::: Extrait de texte

# Probleme d icone ATV 2 jailbreake



## barto42 (15 Avril 2013)

Salut
J ai récemment jailbreake mon ATV2 avec seasonpass et tout c est bien passe.
J ai ensuite installe Nito TV et XBMC avec Nito installer.
Par contre, j ai un problème avec les autres application.
Je m explique. J ai installe Plex ainsi que Overflow (les packages sont bien visibles dans NITO) mais les icones n apparaissent pas a l écran.
J ai verifie dans le contrôle parental et les logiciels ne sont pas present dans la liste de app a afficher.
Je ne vois plus de quel cote rechercher pour me dépatouiller.
Auriez vous une piste?
Merci


----------



## Mysth (17 Avril 2013)

Salut,

Je n'ai pas de réponse à ta question, par contre, j'ai un autre problème plus simple : je n'arrive pas à jailbreaker la même Apple TV (la V2). Tous les tutoriels vers lesquels je me retourne ne donnent rien.

Si tu pouvais me guider, ça m'arrangerait bien...

Merci


----------



## barto42 (18 Avril 2013)

Salut
Moi j ai utlise le lien suivant
http://iphone.ouioui-online.fr/Firmwares-iPhonesOS-iOS/pages/seas0npass/seas0npass.html
J ai eu quelque souci lors de la bascule entre le branchement du cable HDMI et le débranchement du micro USB mais je pense que je faisais cela trop rapidement
Mais apres quelque essai de boot tethered j y suis arrive
Bon courage


----------



## Mysth (25 Avril 2013)

Salut,

Je te remercie pour ce lien, je suis en train de le tester. Cependant, je crois que mon problème vient du fait que lorsque je branche mon Apple TV en micro USB à l'ordinateur (sans aucun autre câble de connecté sur l'Apple TV), alors la LED de cette dernière ne s'allume pas, et donc l'Apple TV n'est pas reconnu par le PC...

Ca t'est arrivé à toi aussi ce problème ou pas ?


----------

::::::
::: Données brutes

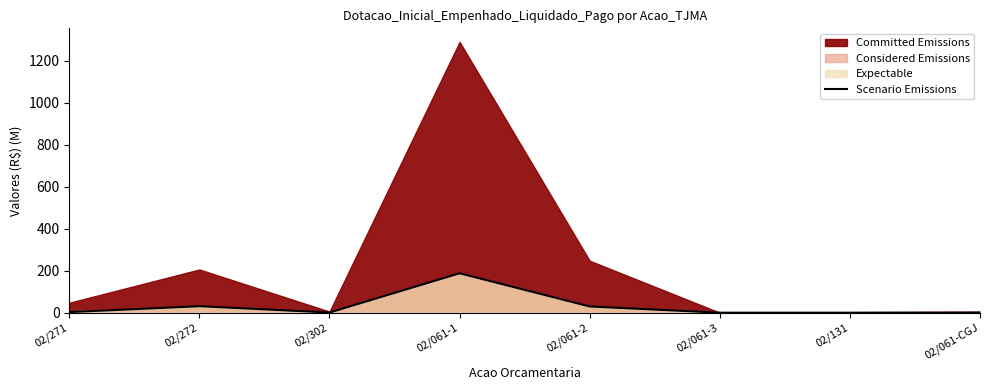

What is the label of the 5th point from the left?

02/061-2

::::::

• _Liste des tâches_
1/ D'après l'extrait, avec quel outil barto42 a-t-il installé Nito TV et XBMC ?
2/ Recopiez fidèlement le passage de l'extrait qui commence par « J ai ensuite » et se poursuit jusqu'à « pas a l écran. ».
3/ Résumez l'extrait en deux phrases.

• _Réponses proposées_
1/ Avec Nito installer.

2/
J ai ensuite installe Nito TV et XBMC avec Nito installer.
Par contre, j ai un problème avec les autres application.
Je m explique. J ai installe Plex ainsi que Overflow (les packages sont bien visibles dans NITO) mais les icones n apparaissent pas a l écran.

3/ Après avoir jailbreaké son Apple TV 2 avec seasonpass, barto42 a installé Plex et Overflow, mais leurs icônes n'apparaissent pas à l'écran et les logiciels ne figurent pas dans la liste du contrôle parental. Mysth, qui n'arrive pas à jailbreaker le même modèle, reçoit de barto42 un lien vers un tutoriel et signale que la LED de son Apple TV ne s'allume pas lorsqu'elle est branchée en micro USB à l'ordinateur.